My attempt to solve this problem started with upgrading to most recent compatible versions which resulted in 2 weeks of dependency hell, so version numbers reflect this.
ways I tried to fix this:
- upgrade dependency versions
- increase jvm heap size, perm size
- split tasks into two docker containers, each running half of the 17 tasks scheduled
- disable gradle build cache (–no-build-cache)
- enable, disable parallel execution (maxParallelForks in build.gradle and org.gradle.parallel in gradle.properties)
- org.gradle.unsafe.configuration-cache=true in gradle.properties
- increase maximum number of browser containers in selenoid to 18 (reduce connection pool throttling/timeout waiting for a connection)
- adding timeouts per build
- improve docker cleanups to make sure ecs containers aren’t swamped with dead containers (docker system prune on a cron schedule)

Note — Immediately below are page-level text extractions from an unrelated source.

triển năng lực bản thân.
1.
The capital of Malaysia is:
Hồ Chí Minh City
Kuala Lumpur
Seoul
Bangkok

- separate build directories per task (named after task name)
things i think would help
- a way to designate separate caches per task to avoid fighting for access to locks, can’t find a way to implement this
- I was recommended to try running multiple tasks in the same JVM by a java/maven user, but this doesn’t seem possible in gradle (each daemon has its own jvm as I understand) and these tasks don’t play well sharing build spaces.
code and infrastructure
stack:
- geb(3.0.1)
- groovy
- gradle (4.3.1 → 6.8.2)
- docker (running ubuntu)
- java (jre 1.8 → jre 11/java 8 → java 11)
- selenium (3.141.59 → 4.0.0-alpha-7)
- junit (4.12)
- spock (1.1-groovy-2.4)
- selenoid grid (remote)
- docker distributing to ECS containers (16gb)

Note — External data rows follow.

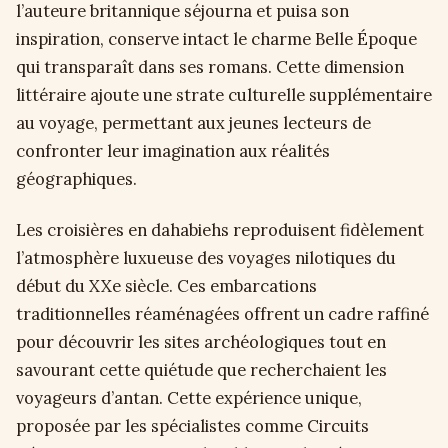
l’auteure britannique séjourna et puisa son
inspiration, conserve intact le charme Belle Époque
qui transparaît dans ses romans. Cette dimension
littéraire ajoute une strate culturelle supplémentaire
au voyage, permettant aux jeunes lecteurs de
confronter leur imagination aux réalités
géographiques.
Les croisières en dahabiehs reproduisent fidèlement
l’atmosphère luxueuse des voyages nilotiques du
début du XXe siècle. Ces embarcations
traditionnelles réaménagées offrent un cadre raffiné
pour découvrir les sites archéologiques tout en
savourant cette quiétude que recherchaient les
voyageurs d’antan. Cette expérience unique,
proposée par les spécialistes comme Circuits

general idea of how system works
- test (type: Test) runs test, generates and stores test report and relevant info
- report (JavaExec task) runs immediately after, sending stored info to appropriate places (firestore and slack)
cron schedule
*/5 * * * * root cd /tests ; ./gradlew clean test --tests [test1] -Dtest.single=[test1] -DenableVideo=true -Denvironment=http://[hub address]/wd/hub -Dbrowser=chrome --no-build-cache --stacktrace --info 2>&1 | logger -t [test1] ; ./gradlew report --no-build-cache --stacktrace --info 2>&1 | logger -t [test1]Report
*/11 * * * * root cd /tests ; ./gradlew clean test --tests [test2] -Dtest.single=[test2] -DenableVideo=true -Denvironment=http://[hub address]/wd/hub -Dbrowser=chrome --no-build-cache --stacktrace --info 2>&1 | logger -t [test2] ; ./gradlew report -DclassName=[test2] --no-build-cache --stacktrace --info 2>&1 | logger -t [test2]Report
*/8 * * * * root cd /tests ; ./gradlew clean test --tests [test3] -Dtest.single=[test3] -Denvironment=http://[hub address]/wd/hub -DenableVideo=true -Dbrowser=chrome --no-build-cache --stacktrace --info 2>&1 | logger -t [test3] ; ./gradlew report -DclassName=[test3] --no-build-cache --stacktrace --info 2>&1 | logger -t [test3]Report
3 * * * * root cd /tests ; ./gradlew clean test --tests [test4] -Dtest.single=[test4] -DenableVideo=true -Denvironment=http://[redacted]/wd/hub -Dbrowser=chrome --no-build-cache --stacktrace --info 2>&1 | logger -t [test4] ; ./gradlew report -DclassName=[test4] --no-build-cache --stacktrace --info 2>&1 | logger -t [test4]Report
8 * * * * root cd /tests ; ./gradlew clean test --tests [test5] -Dtest.single=[test5] -DenableVideo=true -Denvironment=http://[redacted]/wd/hub -Dbrowser=chrome --stacktrace --info 2>&1 | logger -t [test5] ; ./gradlew report -DclassName=[test5] --no-build-cache --stacktrace --info 2>&1 | logger -t [test5]Report
gradle infrastructure (from build scan)
Background build scan publication On
Build Cache On
Daemon On
Configuration Cache Off
Configure on demand Off
Continue on failure Off
Continuous Off
Dry run Off
File system watching Off
Offline Off
Parallel Off
Re-run tasks Off
Refresh dependencies Off
Task inputs file capturing Off
ecs/docker infrastructure
Operating system Linux 4.14.33-51.37.amzn1.x86_64
CPU cores 1 core
Max Gradle workers 1 worker
Java runtime Ubuntu OpenJDK Runtime Environment 11.0.10+9-Ubuntu-0ubuntu1.20.04
Java VM Ubuntu OpenJDK 64-Bit Server VM 11.0.10+9-Ubuntu-0ubuntu1.20.04 (mixed mode, sharing)
Max JVM memory heap size 1.9 GiB
Locale English (United States)
Default charset US-ASCII
Username root
here is an example project that my project is based on:
thanks so much for your time if you’re able to help with this.